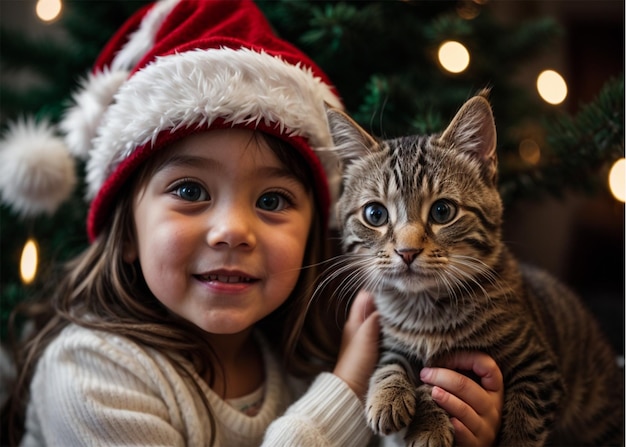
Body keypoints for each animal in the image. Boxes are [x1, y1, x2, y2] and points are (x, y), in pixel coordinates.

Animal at [324, 92, 620, 447]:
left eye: (442, 211)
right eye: (375, 214)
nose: (407, 251)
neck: (427, 312)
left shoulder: (539, 367)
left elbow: (522, 421)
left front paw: (430, 423)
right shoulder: (393, 338)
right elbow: (392, 360)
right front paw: (390, 397)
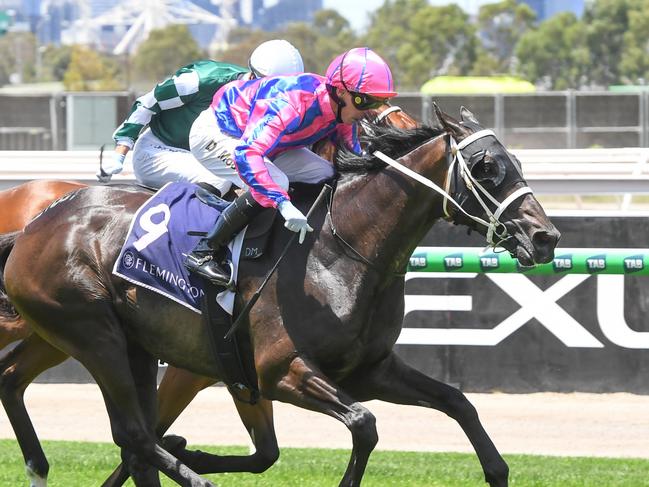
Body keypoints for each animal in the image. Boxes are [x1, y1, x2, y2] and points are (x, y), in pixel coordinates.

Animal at [0, 107, 556, 487]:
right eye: (486, 167)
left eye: (516, 161)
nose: (545, 236)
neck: (338, 248)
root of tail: (33, 225)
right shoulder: (278, 370)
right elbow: (364, 424)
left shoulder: (367, 370)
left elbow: (457, 402)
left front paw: (496, 469)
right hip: (92, 334)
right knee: (134, 435)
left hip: (130, 345)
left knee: (130, 437)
----
**ABOUT THIS EXERCISE:**
State how many lines in the entries above include the word "left"; reply with the number alone.

**RESULT:**
10